Dalla donazione alla costruzione di una rete
Abbiamo scelto di collaborare con queste la cooperativa I Girasoli e con la cooperativa Iride perché entrambe conoscono da vicino i bisogni delle persone che accompagnano e possono distribuire gli abiti in modo attento, rispettoso e realmente utile. Il loro lavoro produce ogni giorno un impatto concreto, ma non sempre riesce a trovare lo spazio e la visibilità che merita.
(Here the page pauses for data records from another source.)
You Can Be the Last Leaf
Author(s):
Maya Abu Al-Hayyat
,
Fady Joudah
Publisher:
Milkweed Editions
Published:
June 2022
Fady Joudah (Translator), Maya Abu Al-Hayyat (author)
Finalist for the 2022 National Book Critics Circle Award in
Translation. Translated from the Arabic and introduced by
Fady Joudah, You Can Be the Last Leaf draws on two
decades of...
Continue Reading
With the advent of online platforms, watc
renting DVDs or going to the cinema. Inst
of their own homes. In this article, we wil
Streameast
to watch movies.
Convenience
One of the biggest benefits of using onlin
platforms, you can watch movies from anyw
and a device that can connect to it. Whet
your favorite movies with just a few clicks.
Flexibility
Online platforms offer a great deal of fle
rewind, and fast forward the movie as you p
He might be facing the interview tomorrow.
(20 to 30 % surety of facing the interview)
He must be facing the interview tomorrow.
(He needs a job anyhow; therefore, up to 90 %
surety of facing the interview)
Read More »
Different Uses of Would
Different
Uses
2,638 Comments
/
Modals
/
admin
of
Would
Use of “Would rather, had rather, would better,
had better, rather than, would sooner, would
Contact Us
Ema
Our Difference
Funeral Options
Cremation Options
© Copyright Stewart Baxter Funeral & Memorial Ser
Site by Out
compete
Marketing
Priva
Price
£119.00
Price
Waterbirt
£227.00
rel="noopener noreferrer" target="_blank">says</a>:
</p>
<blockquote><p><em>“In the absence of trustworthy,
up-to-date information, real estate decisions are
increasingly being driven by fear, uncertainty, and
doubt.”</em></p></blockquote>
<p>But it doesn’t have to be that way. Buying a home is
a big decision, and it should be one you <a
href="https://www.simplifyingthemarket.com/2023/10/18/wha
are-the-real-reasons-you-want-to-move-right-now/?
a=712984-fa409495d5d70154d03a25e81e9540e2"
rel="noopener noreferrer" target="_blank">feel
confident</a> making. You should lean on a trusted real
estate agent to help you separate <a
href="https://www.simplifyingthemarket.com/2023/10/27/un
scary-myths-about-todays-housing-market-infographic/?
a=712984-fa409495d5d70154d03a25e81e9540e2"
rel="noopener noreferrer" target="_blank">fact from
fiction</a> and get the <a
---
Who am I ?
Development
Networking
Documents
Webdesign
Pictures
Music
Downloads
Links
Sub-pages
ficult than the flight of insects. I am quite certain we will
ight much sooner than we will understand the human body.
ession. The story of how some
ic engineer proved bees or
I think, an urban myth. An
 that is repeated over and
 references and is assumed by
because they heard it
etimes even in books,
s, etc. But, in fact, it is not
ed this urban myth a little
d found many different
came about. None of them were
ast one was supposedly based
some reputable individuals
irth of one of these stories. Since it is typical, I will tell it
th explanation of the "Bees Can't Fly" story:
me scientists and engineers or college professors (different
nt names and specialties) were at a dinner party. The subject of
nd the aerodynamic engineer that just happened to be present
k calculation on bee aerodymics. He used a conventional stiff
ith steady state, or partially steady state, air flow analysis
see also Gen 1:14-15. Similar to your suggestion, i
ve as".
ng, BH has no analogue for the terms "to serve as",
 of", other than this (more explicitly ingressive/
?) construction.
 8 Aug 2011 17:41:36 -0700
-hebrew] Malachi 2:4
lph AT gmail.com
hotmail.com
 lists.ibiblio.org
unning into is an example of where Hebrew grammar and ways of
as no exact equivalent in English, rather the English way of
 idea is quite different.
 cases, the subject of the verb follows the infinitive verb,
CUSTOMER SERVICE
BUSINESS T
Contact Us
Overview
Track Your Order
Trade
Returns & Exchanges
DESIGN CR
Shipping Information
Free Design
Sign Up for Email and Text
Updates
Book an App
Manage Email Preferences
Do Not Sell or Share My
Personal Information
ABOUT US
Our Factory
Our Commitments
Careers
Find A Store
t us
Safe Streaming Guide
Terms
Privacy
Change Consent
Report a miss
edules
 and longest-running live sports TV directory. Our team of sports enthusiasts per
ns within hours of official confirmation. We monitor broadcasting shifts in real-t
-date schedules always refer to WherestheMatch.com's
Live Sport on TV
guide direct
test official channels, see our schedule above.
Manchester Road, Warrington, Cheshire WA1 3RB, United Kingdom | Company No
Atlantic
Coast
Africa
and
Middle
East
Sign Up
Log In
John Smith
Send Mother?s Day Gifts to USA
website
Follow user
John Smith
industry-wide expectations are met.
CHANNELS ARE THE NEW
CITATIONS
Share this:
Con “Miamì, il valore dei gesti” vogliamo contribuire anche a questo: raccontare le realtà sociali che operano sul territorio e creare occasioni di incontro tra cooperative, associazioni, persone e imprese. Non vogliamo porre Miamì al centro del racconto, ma mettere a disposizione la nostra voce, i nostri spazi e la nostra comunità per dare maggiore forza a progetti già attivi.

La giornata da Kalù è stata il primo tassello di questo percorso.
È iniziata con alcuni scatoloni di abiti e si è conclusa con nuove conoscenze, nuove connessioni e la consapevolezza che anche un gesto semplice, quando incontra il lavoro di chi conosce e sostiene il territorio, può continuare a generare valore.